LLM training bug fixes - Gradient accumulation was wrong

Posted by danielhanchen@reddit | LocalLLaMA | View on Reddit | 33 comments

Hey r/LocalLLaMA! A few days ago, u/TheKaitchup posted an issue showing using gradient accumulation in training and finetuning LLMs caused training losses to be different. GA allowed one to mimic full batch training without using more VRAM.

Theoretically using gradient accumulation should be equivalent to full batch training if we hold bsz * ga to be constant. But, the training losses actually diverge. When the bsz=16 and ga=1, the training loss seems to be much lower than when bsz=1 and ga=16, as shown below:

Using naive gradient accumulation caused L2 norm errors between the LoRA weights for bsz=16 and ga=16 to be quite large, and increases with even large gradient accumulation steps.

After fixing it in Unsloth https://github.com/unslothai/unsloth, the L2 Norm becomes constant, and is a magnitude factor smaller than using standard gradient accumulation.

Our blog post https://unsloth.ai/blog/gradient has more details, but TLDR the normalizer factor during the cross entropy loss calculation was not correct, especially for training varying sequence length datasets.

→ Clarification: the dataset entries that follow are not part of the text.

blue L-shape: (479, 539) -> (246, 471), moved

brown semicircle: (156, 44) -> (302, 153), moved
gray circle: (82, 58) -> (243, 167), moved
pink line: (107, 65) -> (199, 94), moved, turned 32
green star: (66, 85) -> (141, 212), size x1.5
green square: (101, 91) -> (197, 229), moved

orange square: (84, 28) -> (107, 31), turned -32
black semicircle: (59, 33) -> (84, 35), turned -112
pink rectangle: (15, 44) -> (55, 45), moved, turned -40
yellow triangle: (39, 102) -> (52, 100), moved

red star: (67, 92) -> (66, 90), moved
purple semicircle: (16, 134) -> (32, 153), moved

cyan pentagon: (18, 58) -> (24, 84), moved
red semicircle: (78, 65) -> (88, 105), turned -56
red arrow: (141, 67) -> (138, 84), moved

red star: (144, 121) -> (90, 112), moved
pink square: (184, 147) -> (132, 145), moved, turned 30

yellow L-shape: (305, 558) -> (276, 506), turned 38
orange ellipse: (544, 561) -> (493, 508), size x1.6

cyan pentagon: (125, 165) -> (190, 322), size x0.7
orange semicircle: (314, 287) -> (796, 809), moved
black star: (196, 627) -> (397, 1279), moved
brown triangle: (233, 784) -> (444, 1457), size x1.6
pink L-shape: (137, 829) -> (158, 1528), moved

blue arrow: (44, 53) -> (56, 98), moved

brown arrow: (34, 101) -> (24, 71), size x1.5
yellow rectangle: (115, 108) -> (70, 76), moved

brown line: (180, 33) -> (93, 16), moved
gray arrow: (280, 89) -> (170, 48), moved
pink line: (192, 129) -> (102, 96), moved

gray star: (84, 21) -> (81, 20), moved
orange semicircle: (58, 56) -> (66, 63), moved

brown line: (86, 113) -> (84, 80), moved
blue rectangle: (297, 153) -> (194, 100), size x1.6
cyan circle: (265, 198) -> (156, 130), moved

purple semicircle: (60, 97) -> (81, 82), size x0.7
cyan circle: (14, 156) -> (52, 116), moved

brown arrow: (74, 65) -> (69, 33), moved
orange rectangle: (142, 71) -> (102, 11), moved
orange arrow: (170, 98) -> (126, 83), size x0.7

Once you fix this, we get the below training losses which all match up (as expected) for ba=16 and ga=16.

To use Unsloth's fixed GA trainer, call:

from unsloth import unsloth_train
trainer_stats = unsloth_train(trainer)

Also don't forget to update Unsloth as well via pip install --upgrade --no-cache-dir unsloth

We also have a free Colab notebook to finetune Llama 3.2 1/3B conversational style 2x faster with 70% less VRAM with our fixed trainer here: https://colab.research.google.com/drive/1z0XJU2FCzDC8oyXa2Nd4jCxylRMI-o0-?usp=sharing

And a free Kaggle notebook as well: https://www.kaggle.com/code/danielhanchen/fixed-kaggle-llama-3-2-1b-3b-conversation

This issue affects all multi GPU training as well, since gradients have to be accumulated like in gradient accumulation. Trainers which use the naive gradient accumulation will have to fix it.